(Saved entries)
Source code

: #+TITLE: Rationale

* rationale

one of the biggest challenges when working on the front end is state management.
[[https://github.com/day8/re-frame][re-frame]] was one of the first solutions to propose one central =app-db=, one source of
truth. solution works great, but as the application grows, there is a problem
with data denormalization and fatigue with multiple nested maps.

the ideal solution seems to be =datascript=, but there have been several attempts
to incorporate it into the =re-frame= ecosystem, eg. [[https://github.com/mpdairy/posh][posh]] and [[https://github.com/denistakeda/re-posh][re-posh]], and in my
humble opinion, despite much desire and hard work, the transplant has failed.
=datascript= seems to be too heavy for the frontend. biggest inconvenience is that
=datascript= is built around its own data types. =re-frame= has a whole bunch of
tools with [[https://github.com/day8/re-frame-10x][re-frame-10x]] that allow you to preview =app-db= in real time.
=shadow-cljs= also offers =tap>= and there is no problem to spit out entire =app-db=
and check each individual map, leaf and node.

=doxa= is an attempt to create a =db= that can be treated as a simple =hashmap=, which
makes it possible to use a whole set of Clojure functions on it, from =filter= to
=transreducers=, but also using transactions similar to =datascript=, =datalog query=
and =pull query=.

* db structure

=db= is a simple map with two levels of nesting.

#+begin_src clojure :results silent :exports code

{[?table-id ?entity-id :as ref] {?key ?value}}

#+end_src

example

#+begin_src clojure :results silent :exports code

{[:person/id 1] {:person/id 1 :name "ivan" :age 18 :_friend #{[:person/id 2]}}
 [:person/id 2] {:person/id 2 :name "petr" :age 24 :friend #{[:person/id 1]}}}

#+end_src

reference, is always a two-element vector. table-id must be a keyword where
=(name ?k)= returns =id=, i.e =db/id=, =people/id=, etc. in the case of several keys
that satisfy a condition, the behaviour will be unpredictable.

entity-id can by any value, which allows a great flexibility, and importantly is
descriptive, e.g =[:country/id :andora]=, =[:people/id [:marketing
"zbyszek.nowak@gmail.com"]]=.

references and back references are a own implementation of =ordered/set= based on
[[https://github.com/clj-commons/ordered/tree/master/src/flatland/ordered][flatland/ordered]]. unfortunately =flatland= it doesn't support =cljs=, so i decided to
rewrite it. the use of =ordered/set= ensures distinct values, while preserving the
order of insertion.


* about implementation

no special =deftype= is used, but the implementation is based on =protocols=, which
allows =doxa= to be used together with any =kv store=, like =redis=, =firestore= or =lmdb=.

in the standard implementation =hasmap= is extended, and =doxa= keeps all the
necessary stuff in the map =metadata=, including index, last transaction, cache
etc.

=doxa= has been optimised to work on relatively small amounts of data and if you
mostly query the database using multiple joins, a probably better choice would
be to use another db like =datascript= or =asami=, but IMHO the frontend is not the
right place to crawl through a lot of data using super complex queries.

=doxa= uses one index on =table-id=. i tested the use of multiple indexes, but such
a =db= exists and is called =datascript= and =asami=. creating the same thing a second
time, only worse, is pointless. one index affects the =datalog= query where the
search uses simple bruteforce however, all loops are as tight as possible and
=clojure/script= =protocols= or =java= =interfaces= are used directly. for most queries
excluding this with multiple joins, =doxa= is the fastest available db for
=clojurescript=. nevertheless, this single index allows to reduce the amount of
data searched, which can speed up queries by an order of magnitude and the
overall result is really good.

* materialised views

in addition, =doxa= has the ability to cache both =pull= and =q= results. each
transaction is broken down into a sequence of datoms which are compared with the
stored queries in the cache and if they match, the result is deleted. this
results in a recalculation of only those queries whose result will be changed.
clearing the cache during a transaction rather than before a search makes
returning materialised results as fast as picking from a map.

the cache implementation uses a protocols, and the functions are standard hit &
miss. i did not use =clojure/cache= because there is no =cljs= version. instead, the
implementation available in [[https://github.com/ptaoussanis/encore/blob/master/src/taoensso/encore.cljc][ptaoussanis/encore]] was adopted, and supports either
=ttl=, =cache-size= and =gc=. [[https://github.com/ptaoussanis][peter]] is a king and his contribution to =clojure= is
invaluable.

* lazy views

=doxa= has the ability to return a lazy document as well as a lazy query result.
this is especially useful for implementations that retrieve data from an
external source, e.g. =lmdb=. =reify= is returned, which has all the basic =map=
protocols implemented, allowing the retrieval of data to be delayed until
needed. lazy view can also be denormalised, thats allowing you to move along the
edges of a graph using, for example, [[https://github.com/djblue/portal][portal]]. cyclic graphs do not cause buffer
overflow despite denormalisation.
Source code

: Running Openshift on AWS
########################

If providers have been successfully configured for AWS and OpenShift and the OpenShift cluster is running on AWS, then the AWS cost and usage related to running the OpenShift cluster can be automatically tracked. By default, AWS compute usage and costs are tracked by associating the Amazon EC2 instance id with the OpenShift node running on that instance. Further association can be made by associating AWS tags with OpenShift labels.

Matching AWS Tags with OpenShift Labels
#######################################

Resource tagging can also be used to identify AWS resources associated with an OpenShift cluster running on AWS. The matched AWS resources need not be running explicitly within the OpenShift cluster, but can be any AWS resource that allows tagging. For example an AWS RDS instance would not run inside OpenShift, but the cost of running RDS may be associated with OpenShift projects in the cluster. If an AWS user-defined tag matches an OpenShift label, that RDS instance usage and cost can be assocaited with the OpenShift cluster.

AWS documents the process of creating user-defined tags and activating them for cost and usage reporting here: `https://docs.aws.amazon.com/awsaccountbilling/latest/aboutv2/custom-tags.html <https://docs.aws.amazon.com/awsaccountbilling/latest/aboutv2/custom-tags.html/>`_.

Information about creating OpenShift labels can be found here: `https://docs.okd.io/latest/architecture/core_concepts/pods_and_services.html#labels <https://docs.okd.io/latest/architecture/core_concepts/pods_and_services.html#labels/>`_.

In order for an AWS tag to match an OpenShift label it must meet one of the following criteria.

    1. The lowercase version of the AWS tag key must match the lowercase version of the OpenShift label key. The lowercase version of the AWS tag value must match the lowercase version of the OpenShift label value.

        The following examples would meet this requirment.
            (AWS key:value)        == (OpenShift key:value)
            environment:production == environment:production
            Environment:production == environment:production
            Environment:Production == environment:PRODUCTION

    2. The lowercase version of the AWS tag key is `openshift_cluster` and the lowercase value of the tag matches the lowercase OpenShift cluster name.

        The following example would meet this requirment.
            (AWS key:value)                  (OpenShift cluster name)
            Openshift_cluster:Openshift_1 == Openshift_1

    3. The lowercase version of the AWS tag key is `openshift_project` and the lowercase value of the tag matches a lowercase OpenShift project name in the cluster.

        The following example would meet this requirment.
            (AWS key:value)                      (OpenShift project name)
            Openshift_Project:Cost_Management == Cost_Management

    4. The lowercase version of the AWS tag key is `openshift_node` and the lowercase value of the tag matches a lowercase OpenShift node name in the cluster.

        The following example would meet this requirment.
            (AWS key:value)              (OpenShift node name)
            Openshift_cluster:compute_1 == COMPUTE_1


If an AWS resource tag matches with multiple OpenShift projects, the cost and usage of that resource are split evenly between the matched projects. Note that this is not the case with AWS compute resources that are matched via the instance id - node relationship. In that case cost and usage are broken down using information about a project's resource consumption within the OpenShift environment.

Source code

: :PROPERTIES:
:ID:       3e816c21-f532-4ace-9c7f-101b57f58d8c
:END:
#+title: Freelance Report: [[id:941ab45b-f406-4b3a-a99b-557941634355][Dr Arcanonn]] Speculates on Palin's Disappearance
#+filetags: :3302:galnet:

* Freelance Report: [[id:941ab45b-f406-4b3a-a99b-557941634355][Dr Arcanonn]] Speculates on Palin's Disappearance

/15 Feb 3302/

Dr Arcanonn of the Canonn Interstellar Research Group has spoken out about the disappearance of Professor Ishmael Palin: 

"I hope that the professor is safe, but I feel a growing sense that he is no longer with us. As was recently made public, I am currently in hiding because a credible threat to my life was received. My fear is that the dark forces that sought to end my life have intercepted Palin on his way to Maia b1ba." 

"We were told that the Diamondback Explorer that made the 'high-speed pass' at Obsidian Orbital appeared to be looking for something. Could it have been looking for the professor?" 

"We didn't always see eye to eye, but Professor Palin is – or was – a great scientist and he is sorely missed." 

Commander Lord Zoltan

AIM OF THE EXERCISE: Work out how many lines of the records contain the string "problem". Nothing but the number should be written.

EXERCISE RESPONSE: 2